To measure the surface and pulp chamber temperature increases in vitro on upper and lower anterior teeth during a tooth whitening procedure using a diode laser.
A thermocouple was used to measure the temperature increase on the surface of an extracted upper central incisor tooth. Pulp chamber temperature readings were made on upper and lower central incisors, lateral incisors and canines. A diode laser recommended for tooth bleaching was tested at three different power settings (1W, 2W, 3W). Temperature measurements were made with and without the bleaching agent present on the labial tooth surface.
The increase in surface temperature readings ranged from 37°C (1W) to 86.3°C (3W) with no bleaching gel present. Pulp chamber temperature increases ranged from 4.3°C (1W) to 16°C (3W). The presence of the bleaching gel reduced temperature increases seen at the tooth surface and within the pulp.
The increase in the pulp chamber temperature with the laser used at 1-2W was below the critical temperature increase of 5.5°C thought to produce irreversible pulpal damage. However, a power setting of 3W produced a pulp chamber temperature increase above this threshold (16°C) and caution is advised when using this setting.
Surface and pulp chamber temperature rises during tooth bleaching using a diode laser: a study in vitro M. Sulieman, J. S. Rees and M. Addy Br Dent J 2006; 200: 631–634
This article is particularly interesting because it may help to remind us that lasers and their use in dentistry are by no means history. Many will recall the heady days of the early 1990s when it was thought by some that the laser would rapidly replace the dental drill for cutting dental hard tissues. The truth is that our understanding of laser/tissue interactions was then scanty, especially in dentistry, and the lasers then being employed were generally inappropriate for the uses to which they were being put. A number of dentists spent a lot of money on machines which were ineffective, and as a result mainstream dentistry has rather neglected the laser since.
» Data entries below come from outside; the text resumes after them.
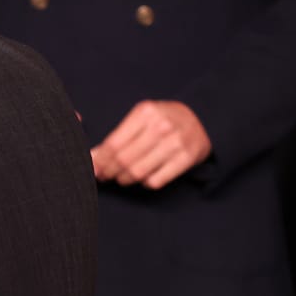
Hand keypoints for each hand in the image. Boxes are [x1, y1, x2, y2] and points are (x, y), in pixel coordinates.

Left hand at [90, 100, 211, 188]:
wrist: (203, 118)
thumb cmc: (164, 119)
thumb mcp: (141, 118)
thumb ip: (118, 136)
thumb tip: (93, 157)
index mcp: (146, 113)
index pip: (113, 144)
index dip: (100, 161)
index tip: (94, 169)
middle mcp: (161, 126)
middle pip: (124, 160)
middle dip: (109, 172)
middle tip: (105, 176)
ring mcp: (176, 143)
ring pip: (138, 173)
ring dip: (125, 179)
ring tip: (122, 177)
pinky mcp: (187, 158)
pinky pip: (156, 181)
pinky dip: (145, 183)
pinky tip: (144, 177)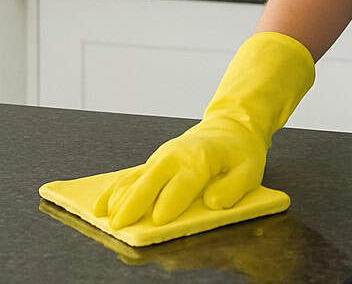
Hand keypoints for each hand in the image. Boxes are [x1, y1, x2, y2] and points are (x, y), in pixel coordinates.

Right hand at [91, 30, 314, 228]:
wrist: (230, 126)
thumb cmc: (240, 152)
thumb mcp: (250, 170)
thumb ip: (233, 188)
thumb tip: (212, 203)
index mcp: (200, 159)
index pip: (183, 183)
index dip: (171, 201)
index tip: (159, 220)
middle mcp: (175, 157)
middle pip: (151, 182)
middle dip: (134, 203)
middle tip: (120, 225)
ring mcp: (161, 158)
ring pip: (135, 179)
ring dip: (119, 198)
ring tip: (104, 217)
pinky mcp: (153, 162)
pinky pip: (130, 177)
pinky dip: (114, 190)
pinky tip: (101, 205)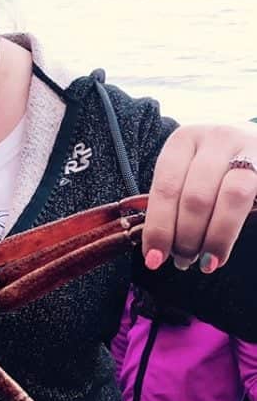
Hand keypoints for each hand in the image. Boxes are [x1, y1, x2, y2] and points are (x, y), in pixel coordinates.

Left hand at [143, 123, 256, 272]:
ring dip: (215, 236)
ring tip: (206, 262)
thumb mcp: (188, 172)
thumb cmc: (214, 167)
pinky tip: (226, 249)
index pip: (166, 188)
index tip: (154, 258)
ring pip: (232, 196)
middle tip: (183, 260)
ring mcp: (249, 148)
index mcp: (184, 141)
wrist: (256, 144)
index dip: (159, 228)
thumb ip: (174, 200)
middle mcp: (216, 138)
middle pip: (196, 196)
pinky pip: (254, 198)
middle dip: (186, 237)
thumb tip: (157, 249)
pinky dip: (236, 229)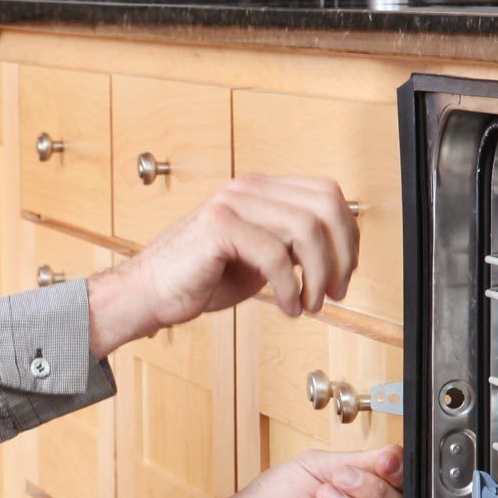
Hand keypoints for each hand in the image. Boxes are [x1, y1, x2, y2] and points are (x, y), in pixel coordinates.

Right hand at [85, 175, 360, 358]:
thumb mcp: (259, 258)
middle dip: (341, 254)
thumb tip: (336, 254)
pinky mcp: (218, 227)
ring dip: (318, 274)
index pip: (326, 194)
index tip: (346, 271)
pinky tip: (288, 308)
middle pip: (325, 205)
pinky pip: (274, 254)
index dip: (348, 234)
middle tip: (335, 291)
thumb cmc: (199, 279)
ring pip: (306, 228)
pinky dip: (290, 288)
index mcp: (260, 190)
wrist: (149, 294)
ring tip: (311, 304)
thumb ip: (292, 246)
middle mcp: (248, 189)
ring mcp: (232, 203)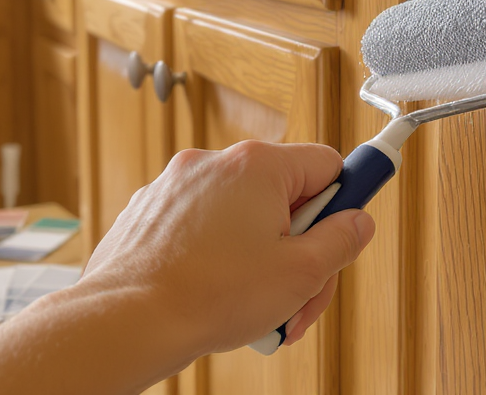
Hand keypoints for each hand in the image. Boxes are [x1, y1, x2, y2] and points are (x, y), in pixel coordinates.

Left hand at [82, 140, 375, 359]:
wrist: (129, 320)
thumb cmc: (207, 296)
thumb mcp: (300, 275)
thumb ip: (340, 242)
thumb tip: (356, 225)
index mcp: (257, 166)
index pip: (326, 164)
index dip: (345, 201)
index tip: (351, 222)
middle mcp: (214, 164)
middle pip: (284, 199)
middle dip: (299, 250)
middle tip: (300, 294)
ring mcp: (177, 187)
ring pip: (242, 220)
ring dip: (260, 261)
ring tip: (255, 308)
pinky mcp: (152, 213)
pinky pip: (203, 230)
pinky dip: (218, 259)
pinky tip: (216, 298)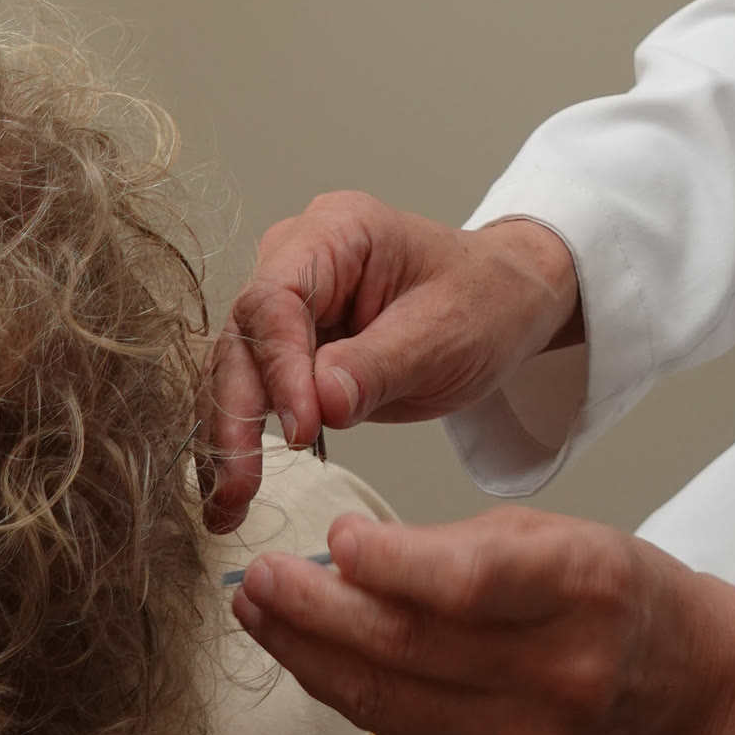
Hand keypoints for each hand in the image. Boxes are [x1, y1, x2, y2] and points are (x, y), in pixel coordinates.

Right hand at [199, 192, 582, 531]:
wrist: (506, 305)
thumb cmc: (485, 300)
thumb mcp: (446, 334)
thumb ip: (381, 366)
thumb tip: (320, 403)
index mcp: (337, 231)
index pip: (277, 297)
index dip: (279, 367)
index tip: (301, 429)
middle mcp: (298, 260)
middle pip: (243, 335)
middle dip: (236, 413)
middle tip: (238, 485)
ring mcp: (291, 304)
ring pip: (237, 369)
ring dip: (228, 437)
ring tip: (229, 503)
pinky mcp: (292, 347)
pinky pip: (255, 391)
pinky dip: (244, 439)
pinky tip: (236, 489)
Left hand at [233, 506, 734, 734]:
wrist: (687, 690)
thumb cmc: (621, 595)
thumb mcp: (562, 535)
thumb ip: (460, 546)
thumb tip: (350, 557)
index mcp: (582, 591)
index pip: (468, 583)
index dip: (389, 563)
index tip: (335, 537)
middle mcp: (555, 674)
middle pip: (410, 647)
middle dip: (317, 611)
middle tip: (260, 577)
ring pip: (388, 700)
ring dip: (310, 655)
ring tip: (261, 614)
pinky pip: (398, 732)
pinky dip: (346, 691)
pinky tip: (311, 657)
In the subsequent years much very useful basic work has being going on. In medical fields, of course, lasers are now accepted technology, especially in opthalmics and surgery. In clinical dentistry, we now have lasers that will cut hard tissues without serious side effects but they are still a little slow compared to the handpiece. In other dental areas there has been steady growth in knowledge and application. Endodontics has been a particularly widely investigated area.
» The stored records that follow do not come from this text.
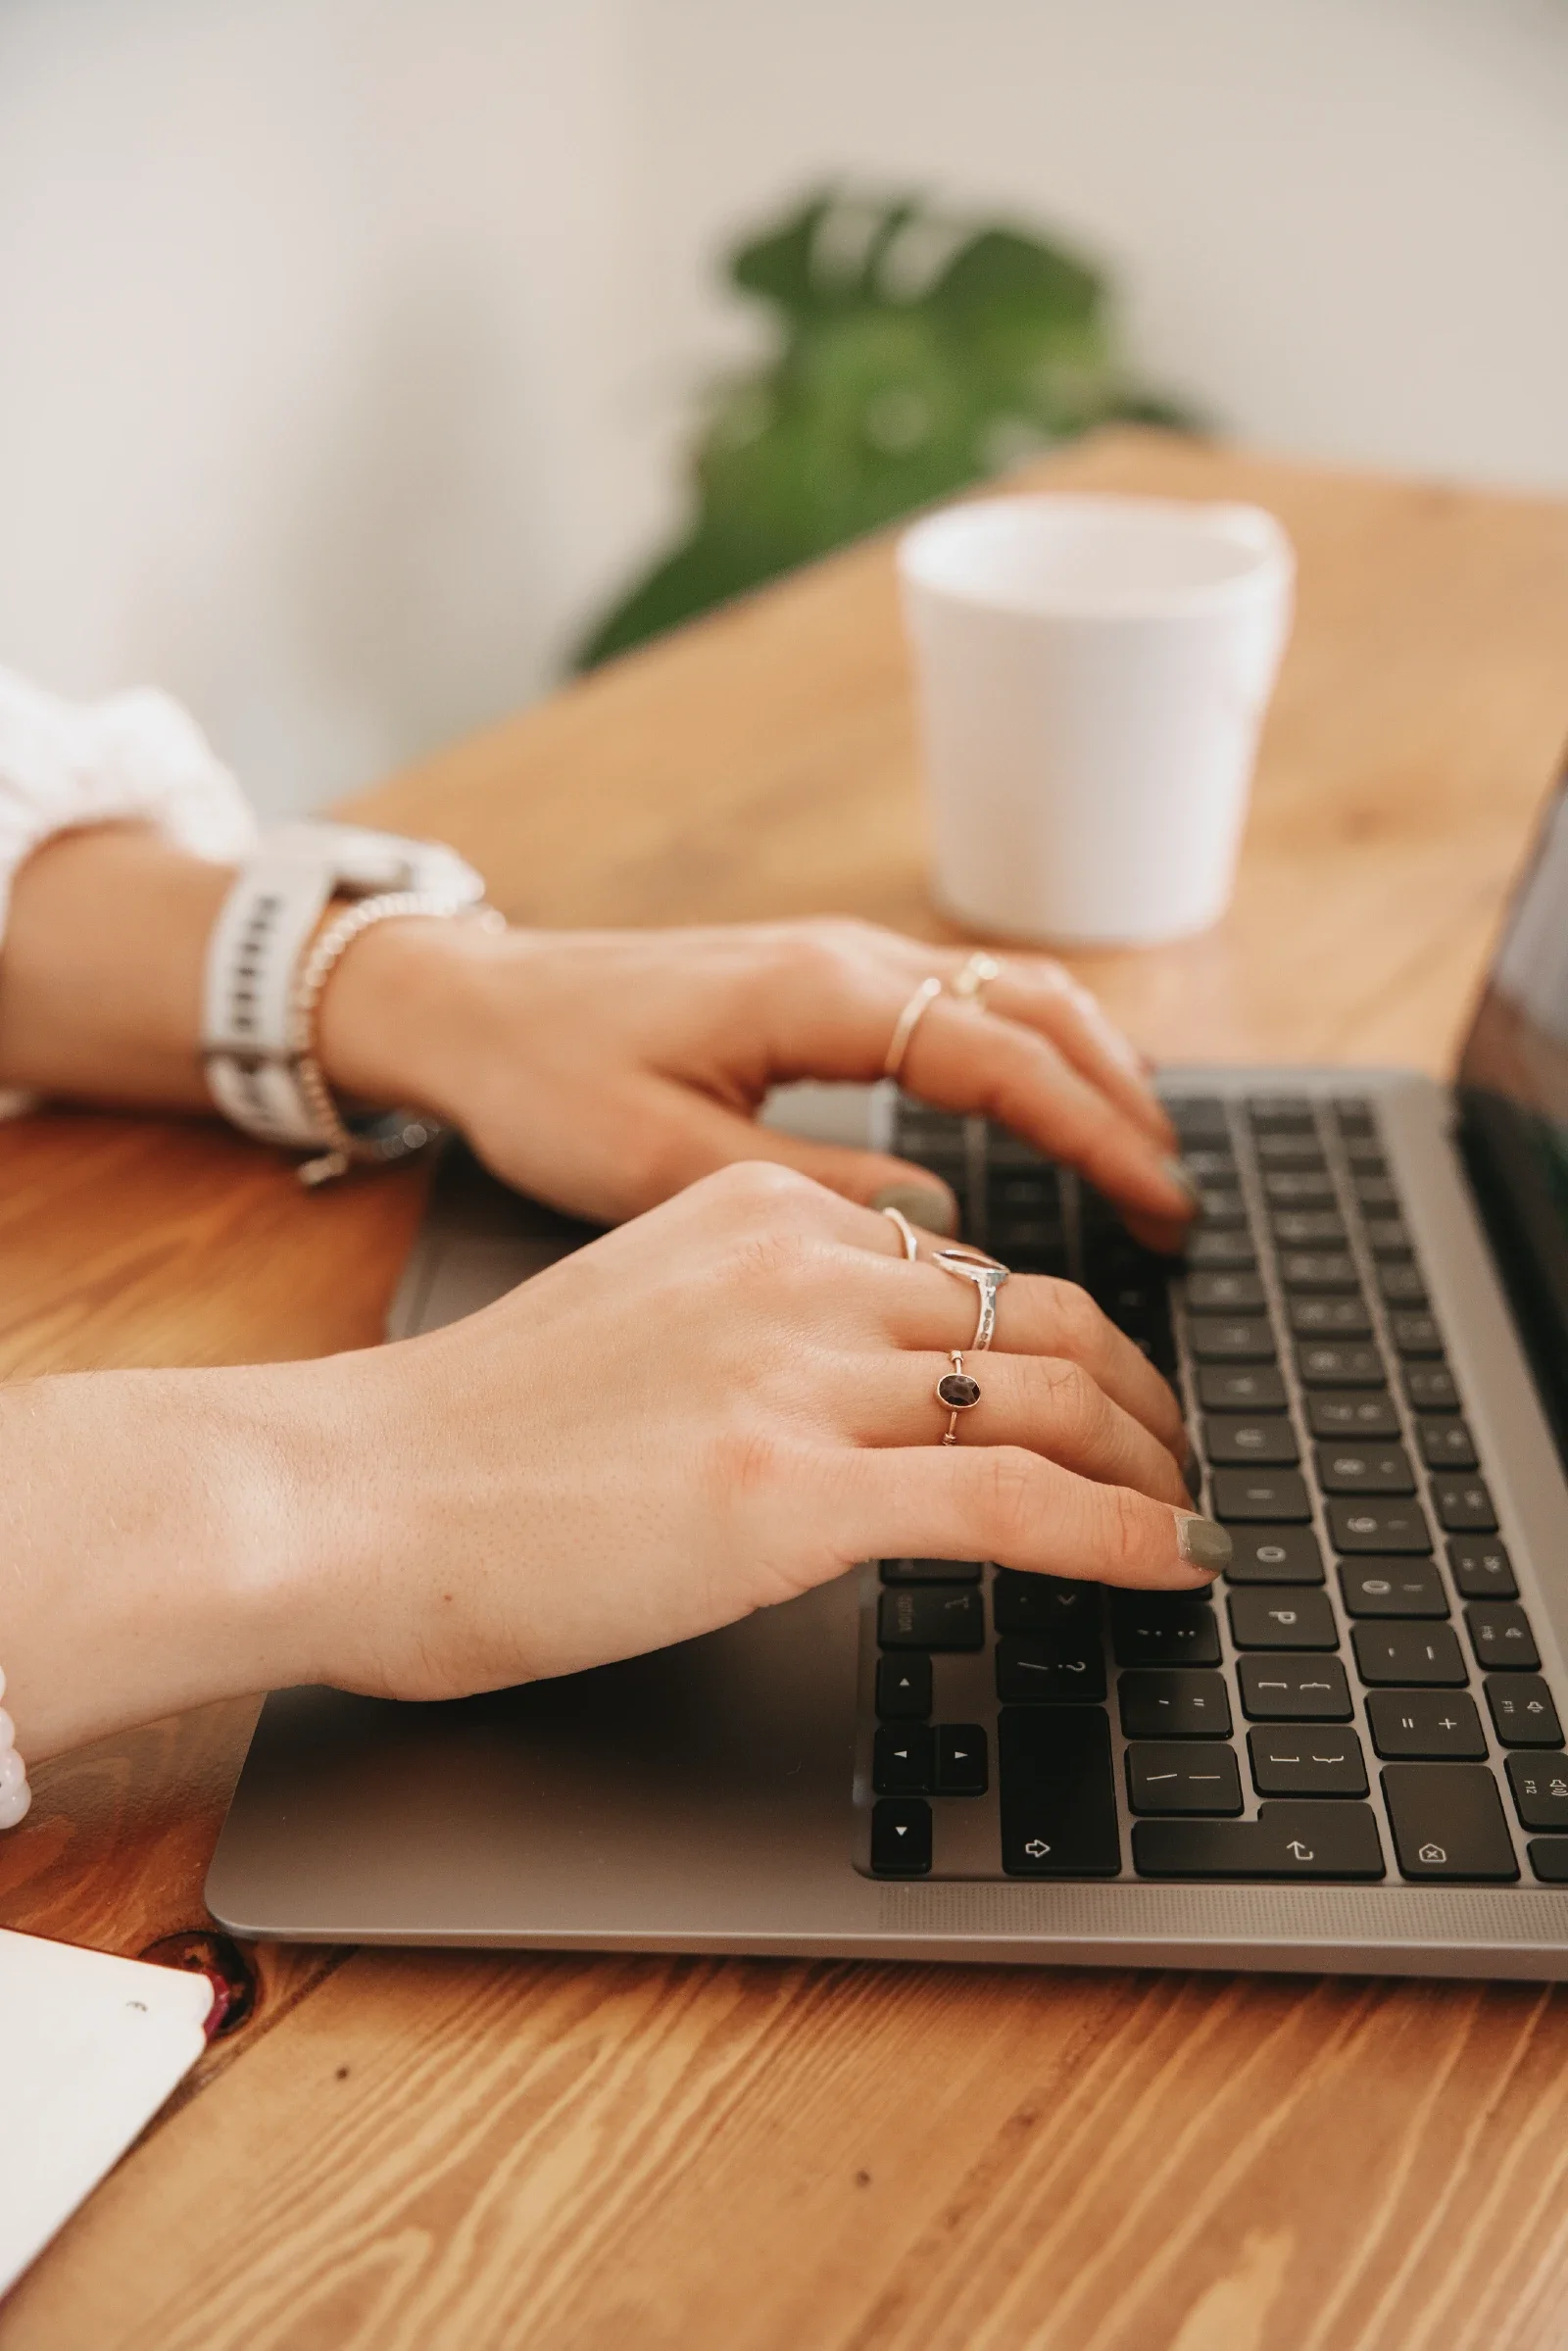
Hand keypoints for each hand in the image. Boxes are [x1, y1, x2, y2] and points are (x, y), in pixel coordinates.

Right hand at [1, 1162, 1222, 1763]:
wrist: (345, 1495)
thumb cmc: (462, 1442)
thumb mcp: (631, 1324)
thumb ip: (748, 1328)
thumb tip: (845, 1397)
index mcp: (755, 1213)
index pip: (963, 1261)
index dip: (1064, 1331)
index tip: (1101, 1389)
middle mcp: (796, 1269)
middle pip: (1040, 1309)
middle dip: (1137, 1394)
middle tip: (1177, 1457)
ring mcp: (800, 1375)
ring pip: (1051, 1393)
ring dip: (1150, 1465)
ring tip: (1185, 1517)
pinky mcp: (794, 1491)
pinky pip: (1020, 1502)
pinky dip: (1125, 1535)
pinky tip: (1174, 1567)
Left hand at [321, 914, 1195, 1245]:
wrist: (462, 1003)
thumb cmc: (543, 1077)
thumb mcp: (662, 1160)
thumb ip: (811, 1194)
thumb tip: (938, 1232)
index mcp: (820, 994)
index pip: (1004, 1055)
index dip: (1096, 1133)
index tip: (1161, 1204)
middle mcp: (848, 960)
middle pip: (1037, 1004)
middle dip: (1122, 1097)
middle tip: (1177, 1201)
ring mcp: (838, 963)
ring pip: (1009, 994)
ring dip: (1088, 1069)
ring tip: (1142, 1164)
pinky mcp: (818, 987)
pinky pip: (961, 1006)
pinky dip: (1029, 1056)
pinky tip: (1046, 1118)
One of the perceived dangers of lasers has always been heat generation. This needs to be put in context, since it is well known that a poorly cooled or operated handpiece can generate very large temperature rises. In this article the authors look at the temperature rises at the surface and in the pulp chamber when a diode laser is used as part of a tooth-whitening procedure. Increasing the laser power setting from just 2W to 3W was enough to exceed the critical rise of 5.5°C suggested as causing irreversible pulp damage.
It shows how fine a pathway we tread and the need to be careful with heat generation in all circumstances. It also suggests the need to look again at the fundamental work of Zach and Cohen which was carried out way back in 1965 and which has been quoted ever since in relation to thermal damage of teeth. They used a soldering iron to heat their samples and carried out their work before the era of infrared thermography or computer modelling. Looking again at thermal damage of teeth might well moderate some concerns about lasers but possibly might make us question again the adequacy of water cooling for conventional cutting tools used in dentistry.